Let’s say I specilated that this was the journal article you were testing “https://www.researchgate.net/publication/322766604_M_-periodogram_for_the_analysis_of_long-range-dependent_time_series” . Would you be breaching your confidentiality agreement if you told me it was not that. How much information about a scenario constitutes a breach?
Haven’t seen that article before. But I’ve played out the sequence of events in the blog post many times with little variations on the theme.
A concrete example of, “In theory, theory and practice are the same. In practice, they are not.”
Having a practice of my own, practically speaking, theory is never practical, but can extend my options, somewhat like my skeleton allows me to extend my reach.

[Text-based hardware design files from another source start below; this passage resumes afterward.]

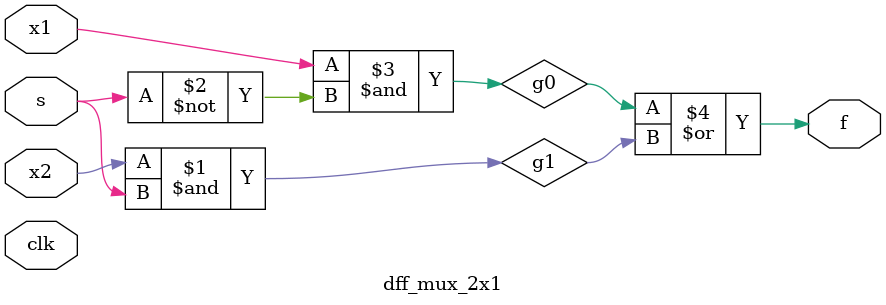
<source format=v>
module dff_mux_2x1(
    input wire clk,
    input x1, x2, s,
    output f
    );

    and A1(g1, x2, s);
    and A0(g0, x1, ~s);
    or O0(f, g0, g1);
endmodule

</source>
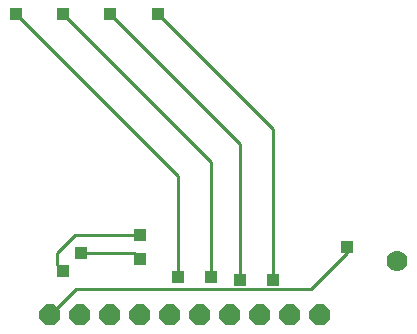
<source format=gbl>
G75*
%MOIN*%
%OFA0B0*%
%FSLAX25Y25*%
%IPPOS*%
%LPD*%
%AMOC8*
5,1,8,0,0,1.08239X$1,22.5*
%
%ADD10C,0.07000*%
%ADD11OC8,0.07000*%
%ADD12R,0.03962X0.03962*%
%ADD13C,0.01000*%
D10*
X0161472Y0030016D03*
D11*
X0045882Y0011984D03*
X0055882Y0011984D03*
X0065882Y0011984D03*
X0075882Y0011984D03*
X0085882Y0011984D03*
X0095882Y0011984D03*
X0105882Y0011984D03*
X0115882Y0011984D03*
X0125882Y0011984D03*
X0135882Y0011984D03*
D12*
X0120094Y0023638D03*
X0109268Y0023638D03*
X0099425Y0024622D03*
X0088598Y0024622D03*
X0075803Y0030528D03*
X0075803Y0038402D03*
X0056118Y0032496D03*
X0050213Y0026591D03*
X0144701Y0034465D03*
X0081709Y0112220D03*
X0065961Y0112220D03*
X0050213Y0112220D03*
X0034465Y0112220D03*
D13*
X0088598Y0058087D01*
X0088598Y0024622D01*
X0099425Y0024622D02*
X0099425Y0063008D01*
X0050213Y0112220D01*
X0065961Y0112220D02*
X0109268Y0068913D01*
X0109268Y0023638D01*
X0120094Y0023638D02*
X0120094Y0073835D01*
X0081709Y0112220D01*
X0075803Y0038402D02*
X0054150Y0038402D01*
X0048244Y0032496D01*
X0048244Y0028559D01*
X0050213Y0026591D01*
X0056118Y0032496D02*
X0073835Y0032496D01*
X0075803Y0030528D01*
X0054583Y0020685D02*
X0045882Y0011984D01*
X0054583Y0020685D02*
X0132890Y0020685D01*
X0144701Y0032496D01*
X0144701Y0034465D01*
M02*

</source>
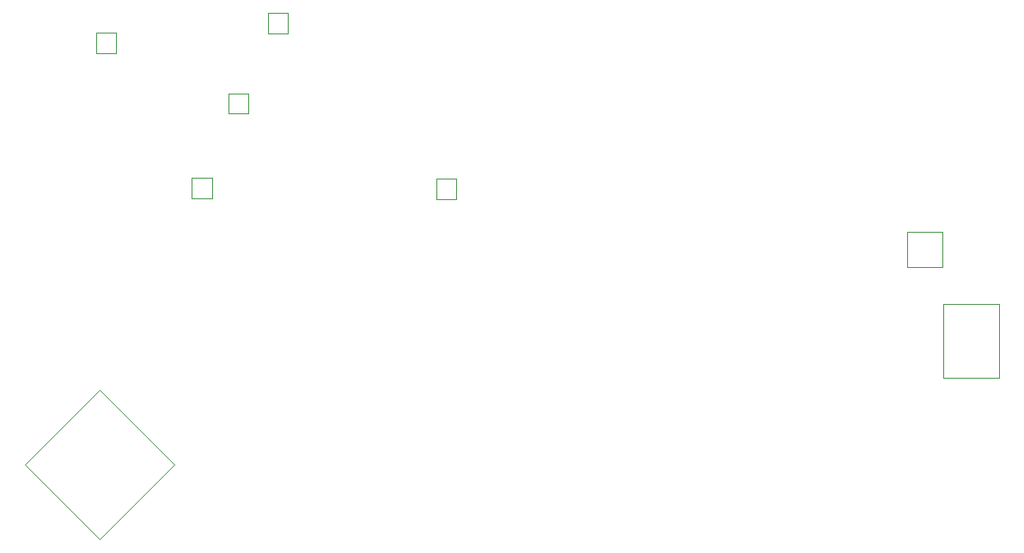
<source format=gbr>
G04 #@! TF.GenerationSoftware,KiCad,Pcbnew,(6.0.4)*
G04 #@! TF.CreationDate,2022-04-24T21:14:09+02:00*
G04 #@! TF.ProjectId,mch2022,6d636832-3032-4322-9e6b-696361645f70,Final*
G04 #@! TF.SameCoordinates,Original*
G04 #@! TF.FileFunction,Other,User*
%FSLAX46Y46*%
G04 Gerber Fmt 4.6, Leading zero omitted, Abs format (unit mm)*
G04 Created by KiCad (PCBNEW (6.0.4)) date 2022-04-24 21:14:09*
%MOMM*%
%LPD*%
G01*
G04 APERTURE LIST*
%ADD10C,0.050000*%
G04 APERTURE END LIST*
D10*
X-16860000Y25890000D02*
X-18860000Y25890000D01*
X-18860000Y27890000D02*
X-16860000Y27890000D01*
X-18860000Y25890000D02*
X-18860000Y27890000D01*
X-16860000Y27890000D02*
X-16860000Y25890000D01*
X-52400000Y40270000D02*
X-52400000Y42270000D01*
X-50400000Y40270000D02*
X-52400000Y40270000D01*
X-50400000Y42270000D02*
X-50400000Y40270000D01*
X-52400000Y42270000D02*
X-50400000Y42270000D01*
X-37360000Y36320000D02*
X-37360000Y34320000D01*
X-39360000Y34320000D02*
X-39360000Y36320000D01*
X-39360000Y36320000D02*
X-37360000Y36320000D01*
X-37360000Y34320000D02*
X-39360000Y34320000D01*
X-51998565Y7093286D02*
X-44644654Y-260625D01*
X-59423186Y-331335D02*
X-51998565Y7093286D01*
X-44644654Y-260625D02*
X-52069275Y-7685246D01*
X-52069275Y-7685246D02*
X-59423186Y-331335D01*
X36640000Y8250000D02*
X36640000Y15550000D01*
X36640000Y15550000D02*
X31140000Y15550000D01*
X31140000Y8250000D02*
X36640000Y8250000D01*
X31140000Y15550000D02*
X31140000Y8250000D01*
X-35470000Y44230000D02*
X-33470000Y44230000D01*
X-35470000Y42230000D02*
X-35470000Y44230000D01*
X-33470000Y44230000D02*
X-33470000Y42230000D01*
X-33470000Y42230000D02*
X-35470000Y42230000D01*
X27560000Y22690000D02*
X27560000Y19190000D01*
X31060000Y22690000D02*
X27560000Y22690000D01*
X31060000Y19190000D02*
X31060000Y22690000D01*
X27560000Y19190000D02*
X31060000Y19190000D01*
X-42979000Y25982000D02*
X-42979000Y27982000D01*
X-42979000Y27982000D02*
X-40979000Y27982000D01*
X-40979000Y27982000D02*
X-40979000Y25982000D01*
X-40979000Y25982000D02*
X-42979000Y25982000D01*
M02*

</source>
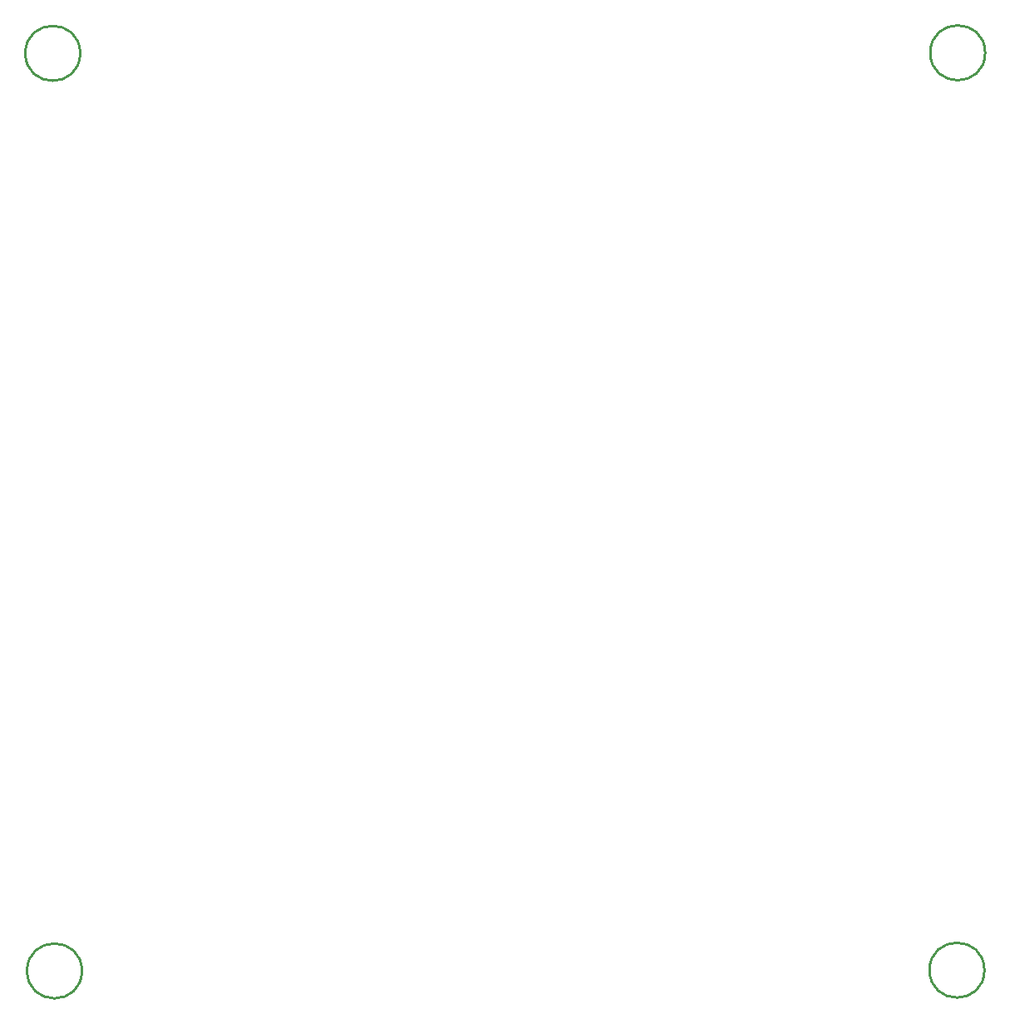
<source format=gko>
G04*
G04 #@! TF.GenerationSoftware,Altium Limited,Altium Designer,19.1.5 (86)*
G04*
G04 Layer_Color=16711935*
%FSLAX24Y24*%
%MOIN*%
G70*
G01*
G75*
%ADD10C,0.0100*%
D10*
X38520Y37950D02*
G03*
X38520Y37950I-1100J0D01*
G01*
X38490Y1190D02*
G03*
X38490Y1190I-1100J0D01*
G01*
X2300Y1160D02*
G03*
X2300Y1160I-1100J0D01*
G01*
X2230Y37930D02*
G03*
X2230Y37930I-1100J0D01*
G01*
M02*

</source>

The story you described has a happy ending. I guess math papers are harder to fake versus p-value ones? In other words, how do you deal with academic fraud without knowing? How much time would one waste doubting the code and results against publish-or-perish desperation wrapped in finest 100% genuine LaTeX?
Any advice on how to spot those, especially in Data Science?
Looking forward to your reply. Thanks John.
Sometimes simple tests are enough to uncover a problem, such as a back-of-the-envelop calculation or a dimensional analysis check.
Another technique is to imagine what the researcher might have done with different data, how they might have come up with a post hoc explanation of contrary data. François Jacob said “A theory that explains too much ultimately explains very little.” If you have an extremely flexible theory, conclusions aren’t very convincing.